Sucedió
un día de estos que, casi a la vez, leí un tuit del papa Francisco y escuché un
poema del poeta inglés John Donne que venían a decir lo mismo. Pronto me vino
también a la mente una famosa frase de Terencio.
Hablaban
los tres de una gran verdad, por cierto profundamente cristiana; una gran
verdad que la desgraciada pandemia nos está recordando brutalmente cada día.
Nos
dice el dramaturgo romano Terencio, desde el siglo II antes de Cristo.
Hombre
soy: y nada de lo humano me es ajeno.
Y John
Donne, desde el siglo XVII:
Ningún
hombre es una isla entera por sí mismo. Cada hombre es una pieza del
continente, una parte del todo.

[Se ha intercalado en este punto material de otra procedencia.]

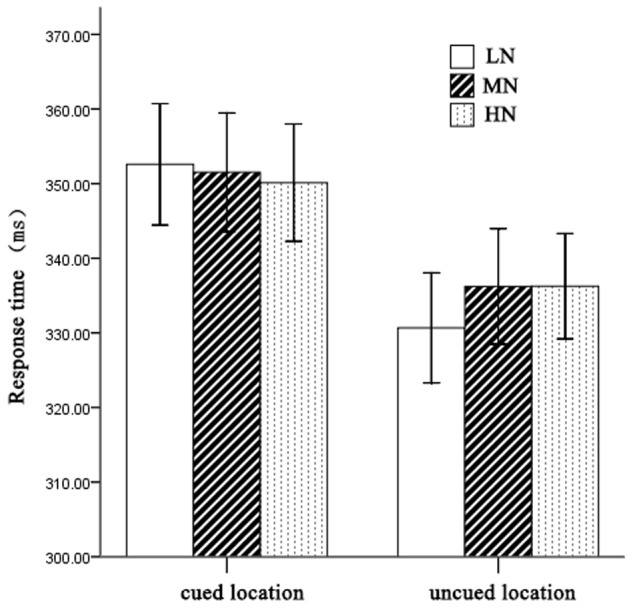
Mean RTs for each condition. Error bars show the SE of each condition.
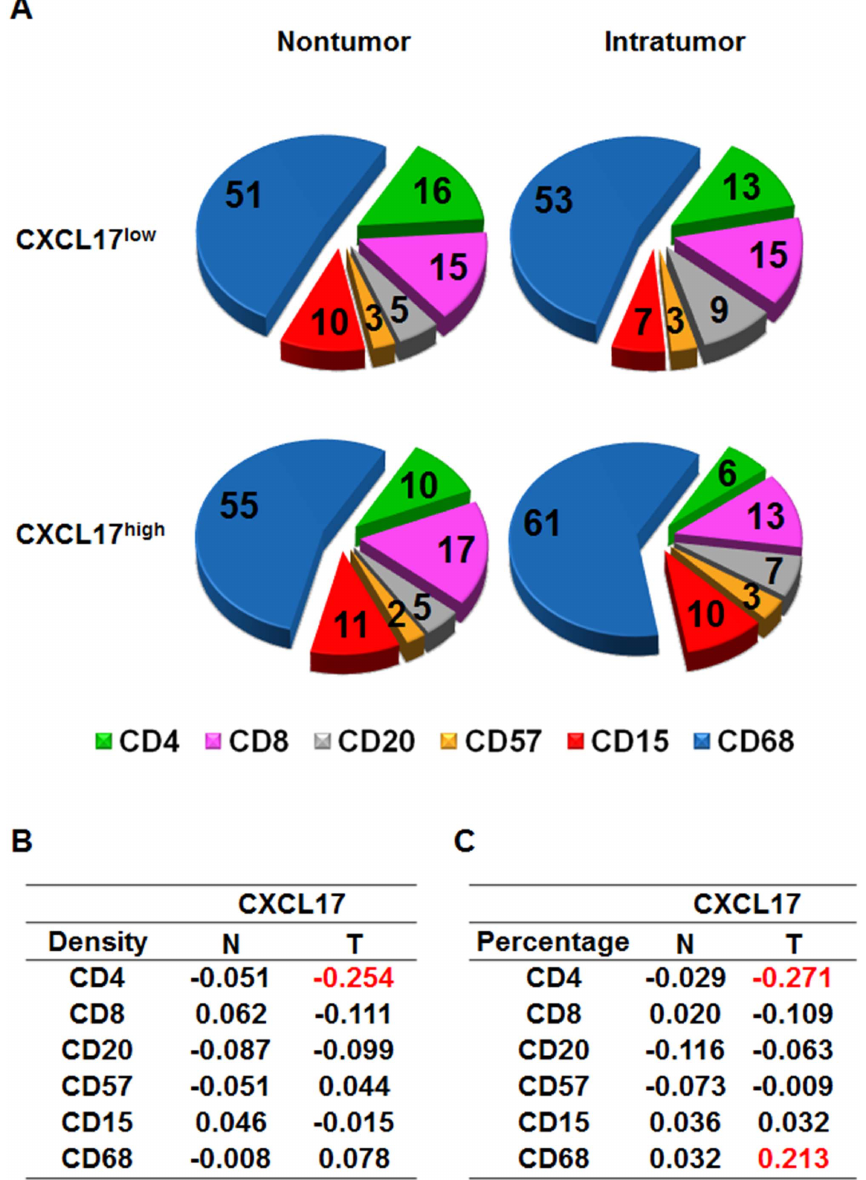
Figure 3. Composition of immune infiltrates according to CXCL17 expression. (A) Pie charts summarized the percentages of nontumor- infiltrating (N, left) and tumor-infiltrating (T, right) CD4, CD8, CD20, CD57, CD15, and CD68 cells in CXCL17 low and CXCL17 high groups. (B, C) Correlation coefficients between the density or percentage of CXCL17 and the density of each immune cell subset were shown.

Si el mar se lleva una porción de tierra, toda
Europa queda disminuida, tanto da si es un promontorio, o la casa de uno de tus
amigos o la tuya propia. La muerte de cualquier hombre me debilita, porque me
encuentro unido a la humanidad; por eso, nunca preguntes por quién doblan las
campanas: doblan por ti.
Y el
papa Francisco, hace unos días:
Necesitamos
desarrollar la conciencia de que hoy o nos salvamos todos, o no se salva nadie:
la pobreza, la degradación, los sufrimientos de una zona de la tierra son caldo
de cultivo de problemas que finalmente afectarán a todo el planeta.
Y es
esta la razón de por qué, más allá de cuestiones biológicas, no hay manera de quitarnos
la pandemia de encima. Porque me atrevo a decir que, si todos tuviéramos esto
claro y hubiéramos actuado en consecuencia, ya estaría controlada.
La
insolidaridad de un mundo cosméticamente solidario, sólo cosméticamente, y las
hondas desigualdades sociales, tanto en nuestra sociedad como entre las
distintas naciones, hacen imposible controlar al bicho.
La
pandemia se ha extendido y se ha hecho fuerte porque ha aprovechado nuestro punto débil,
nuestro talón de Aquiles, que no es más que nuestra falta de principios morales
y de educación con mayúsculas.
En una
sociedad moral, no amoral o inmoral, donde todos vivieran en condiciones
dignas, y donde además la educación hubiera dado a todos los ciudadanos unos
principios morales sólidos, los mismos
que habrían permitido establecer la justicia en esa sociedad, la pandemia
habría sido un breve episodio sin grandes consecuencias.
El
verdadero caldo de cultivo en el que se multiplica y propaga el virus, es una
repulsiva pócima compuesta por la injusticia social, la insolidaridad, el
egoísmo, la irresponsabilidad… El caldo de cultivo en el que estamos
acostumbrados a vivir y que ahora se nos ha hecho inhabitable. Pero no tenemos
otro.
En el
pecado está la penitencia.
Si hubiéramos entendido a tiempo que nada humano me es ajeno; que cuando doblan las campanas también doblan por mí; y que aquí, o nos salvamos todos o no se salva nadie, otro gallo cantaría. Y también me atrevo a decir que, aunque lo están pagando justos por pecadores, es tristemente cierto que tenemos lo que merecemos.